This is the final stage where you smooth out the lacquer and correct any nasty looking orange peel. If everything has gone well you should have a decent enough looking finish already but with a bit of a cut and polish this can be improved dramatically.

Before cutting and polishing
It is up to you what type of cutting compound to use. I have used Meguiars Scratch X which is relatively mild with good results but some people might prefer to use something harsher such as G3.

Apply a small blob of cutting compound to the center of the polishing pad and start rubbing! Apply a medium to hard pressure and focus on small areas at a time, working the compound in and breaking it down.

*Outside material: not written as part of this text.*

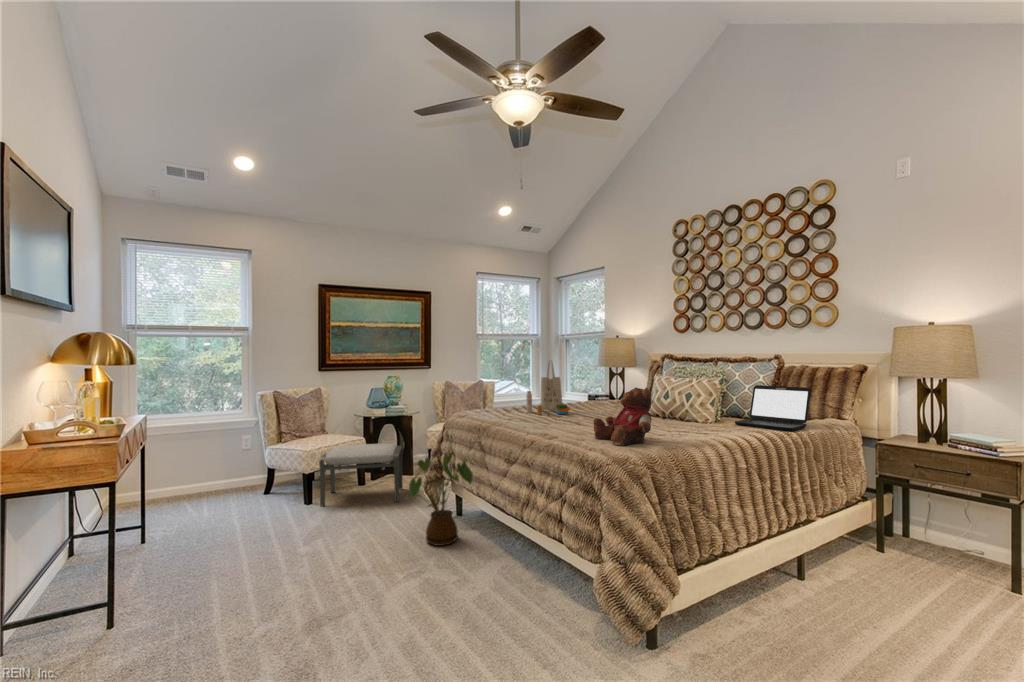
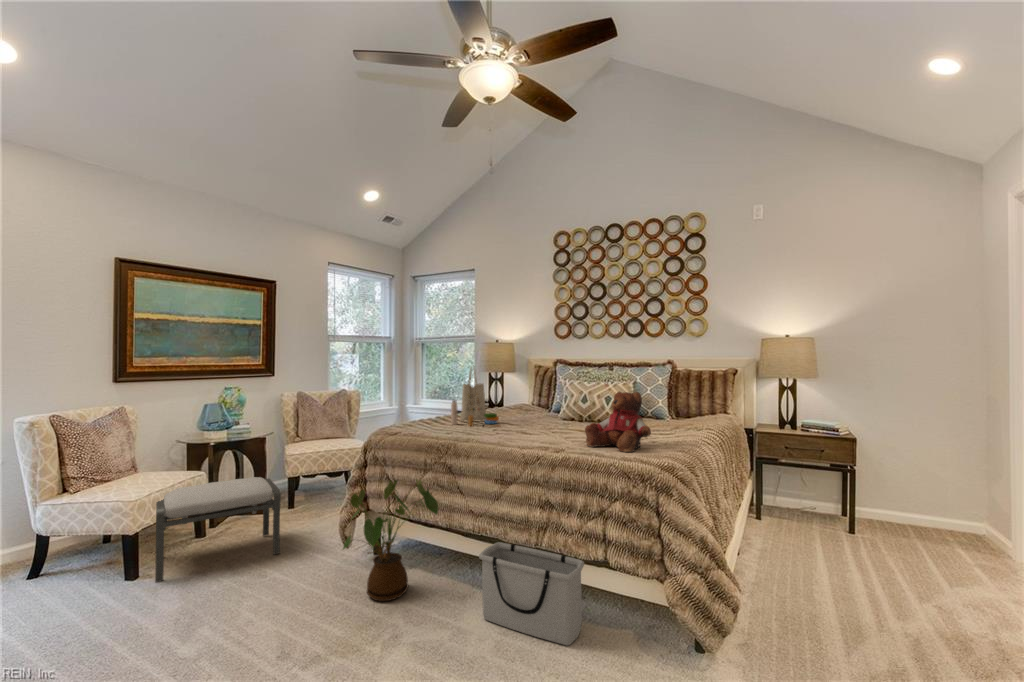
laptop: present [735,385,810,431] -> none [659,387,713,427]
storage bin: none [485,513,559,606] -> present [479,542,584,645]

You should find the optical quality of reflections has been improved dramatically from the cutting process, the last stage would be to use a polish such as Autoglym Super Resin Polish to give that final mirror finish.

After cutting and polishing with Meguairs Scratch X and SRP
I made a mistake with these bump strips by not doing a proper job of sanding out the plastic when I first started. You can see in the above photo that although the finish is quite good it still looks uneven. This is the surface of the plastic coming through all the layers. When doing the other side I spent more time sanding out the imperfections and the results are much better.

Hope this guide has helped. :thumb:


----------



## The Cueball (Feb 8, 2007)

I've already had a go with rattle cans on a small bit of plastic... got a door trim to do now (brand new as well) and may have 4 door 'blade' trims to do as well...

great little guide, thanks... 

:thumb:


----------



## squiggs (Oct 19, 2009)

Nice guide Andy :thumb:
But what we really all need is the quick and simple 2-3 stage guide on spraying a bonnet/bumper :lol:


----------



## robdcfc (Sep 17, 2012)

squiggs said:


> Nice guide Andy :thumb:
> But what we really all need is the quick and simple 2-3 stage guide on spraying a bonnet/bumper :lol:


By a professional and for no more than 50 quid!!!


----------



## Andyb0127 (Jan 16, 2011)

squiggs said:


> Nice guide Andy :thumb:
> But what we really all need is the quick and simple 2-3 stage guide on spraying a bonnet/bumper :lol:


Well it only takes 45mins to flat a bonnet, apply primer, flat primer paint it, bumper won't take much longer lol. 
Be the shortest guide ever lol. :lol:


----------



## Andyb0127 (Jan 16, 2011)

robdcfc said:


> By a professional and for no more than 50 quid!!!


What's that word professional, that's a new one. I reckon you could get that done for twenty five quid all be done in an hour. :lol::lol:


----------



## DJ X-Ray (Sep 2, 2012)

Proper nice little guide mate.


----------



## Subc (May 30, 2008)

Excellent Write up and guide,should be made a sticky. 

I have just sprayed wing mirror covers black in the bathroom never put enough papers down for overspray, still steaming the bloody stuff off the walls etc..


----------